Fisher's Linear Discriminant
Two-class
Assume we have a set of \(N\)-dimensional samples \(D = \{x^{(i)}\}^M_{i=1}\) , \(M_1\) of which belong to Class \(1\), and \(M_2\) to Class \(2\) (\(M_1 + M_2 = M\)). We seek to obtain a scalar \(z\) by projecting \(x\) onto a unit vector \(v\): \(z^{(i)} = v^Tx^{(i)}\). Of all the possibilities we would like to select the one that maximizes the separability of the scalars between classes.

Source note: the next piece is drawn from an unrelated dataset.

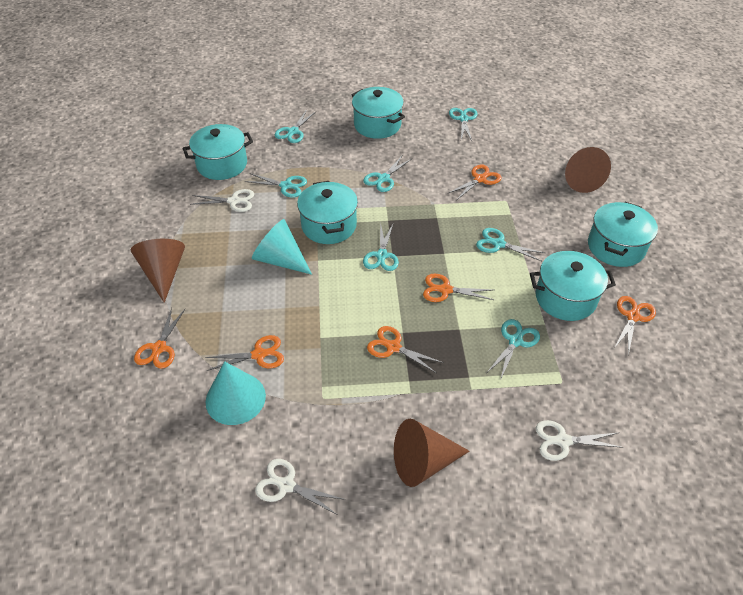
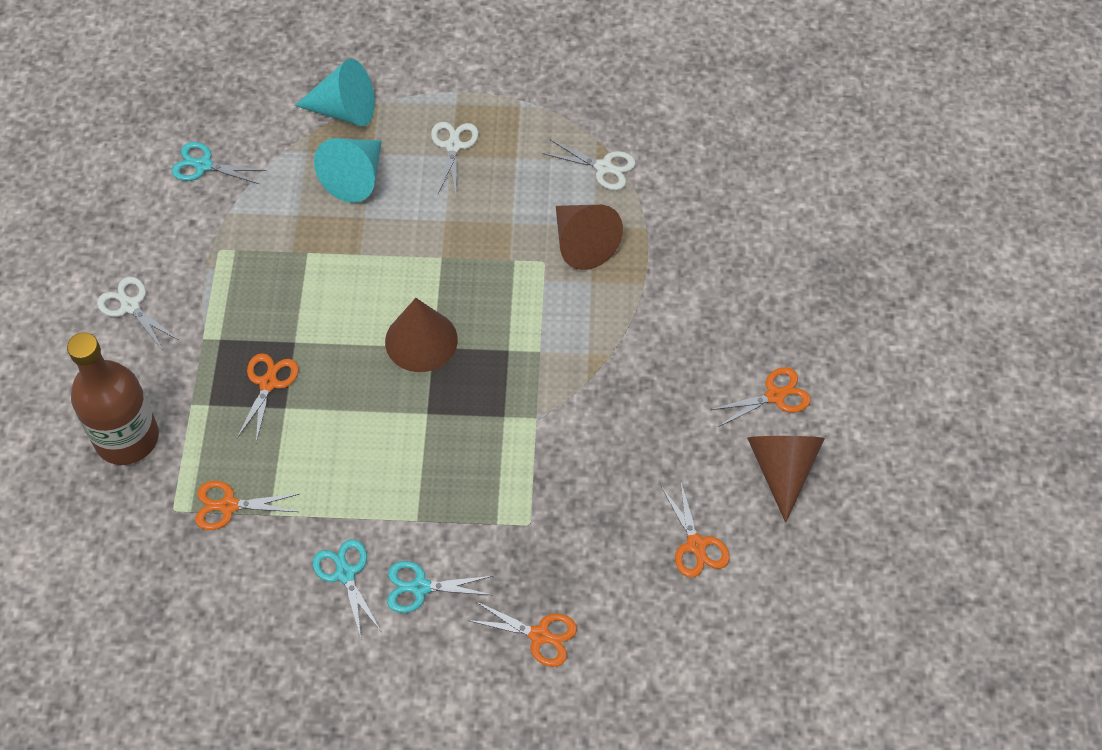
brown bottle: 0 -> 1
orange scissors: 6 -> 5
turquoise pot: 5 -> 0
turquoise scissors: 7 -> 3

The mean of each class in the \(x\)-space and the \(z\)-space is \[ \mu_c = \frac{\sum_{i=1}^M\mathbb I[y^{(i)} = c]x^{(i)}}{\sum_{i=1}^M\mathbb I[y^{(i)} = c]} \\ \tilde \mu_c = \frac{\sum_{i=1}^M\mathbb I[y^{(i)} = c]v^T x^{(i)}}{\sum_{i=1}^M\mathbb I[y^{(i)} = c]} = v^T\mu_c\\ \] The scatter of each class in the \(x\)-space and the \(z\)-space is defined as \[ \begin{aligned} S_c &= \sum_{i=1}^M \mathbb I[y^{(i)} = c](x^{(i)} - \mu_c)(x^{(i)} - \mu_c)^T \\ \tilde s^2_c &= \sum_{i=1}^M\ \mathbb I[y^{(i)} = c](z^{(i)} - \tilde u_c)^2 \\ &= \sum_{i=1}^M\ \mathbb I[y^{(i)} = c](v^Tx^{(i)} - v^Tu_c)^2 \\ &= \sum_{i=1}^M\ \mathbb I[y^{(i)} = c]v^T(x^{(i)} - u_c)v^T(x^{(i)} - u_c) \\ &= \sum_{i=1}^M\ \mathbb I[y^{(i)} = c]v^T(x^{(i)} - u_c)(x^{(i)} - u_c)^Tv \\ &= v^TS_cv \end{aligned} \] FLD suggests in \(z\)-space maximizing the distance among the means of classes (inter-class scatter) and minimizing the variance over each class (within-class scatter), i.e. \[ \begin{aligned} \max_v J(v) &\coloneq \frac{(\tilde \mu_1 - \tilde \mu_2)^2}{\tilde s^2_1 + \tilde s^2_2} \\ &= \frac{(v^T\mu_1 - v^T\mu_2)^2}{v^TS_1v + v^TS_2v} \\ &= \frac{v^T(\mu_1 - \mu_2)(\mu_1 - \mu_2)^Tv}{v^T(S_1 + S_2)v} \\ \end{aligned} \] \(S_W = S_1 + S_2\) is called within-class scatter, \(S_B = (\mu_1 - \mu_2)(\mu_1 - \mu_2)^T\) is called inter-class scatter. Then, \[ J(v) = \frac{v^TS_Bv}{v^TS_Wv} \\ \]
Take derivative w.r.t. \(v\) and make it zero to give \[ \begin{aligned} \frac{\partial J}{\partial v} &= v^TS_Wv \frac{\partial v^TS_Bv}{\partial v} - v^TS_Bv \frac{\partial v^TS_Wv}{\partial v}& \\ &= (v^TS_Wv) 2S_Bv- (v^TS_Bv) 2S_Wv \\ \end{aligned} \]
\[ \begin{aligned} (v^TS_Wv) 2S_Bv- (v^TS_Bv) 2S_Wv &= 0 \\ S_Bv - \frac{(v^TS_Bv)}{(v^TS_Wv)} S_Wv &= 0 \\ S_Bv &= J(v) S_Wv \end{aligned} \]
If \(S_W\) is invertible, \(v\) is some eigenvector of \(S^{-1}_WS_B\): \[ S^{-1}_WS_Bv = J(v) v \]
\(S_Bv = (\mu_1 - \mu_2)(\mu_1 - \mu_2)^Tv = \alpha(\mu_1 - \mu_2)\) always points to the same direction as \((\mu_1 - \mu_2)\). Thus we can immediately give a \(v\) and verify: \[ v = S^{-1}_W(\mu_1 - \mu_2) \] \[ S^{-1}_WS_B\underbrace{S^{-1}_W(\mu_1 - \mu_2)}_v = S^{-1}_W\alpha(\mu_1 - \mu_2) = \underbrace{\alpha}_{J(v)} \underbrace{S^{-1}_W(\mu_1 - \mu_2)}_v \\ \]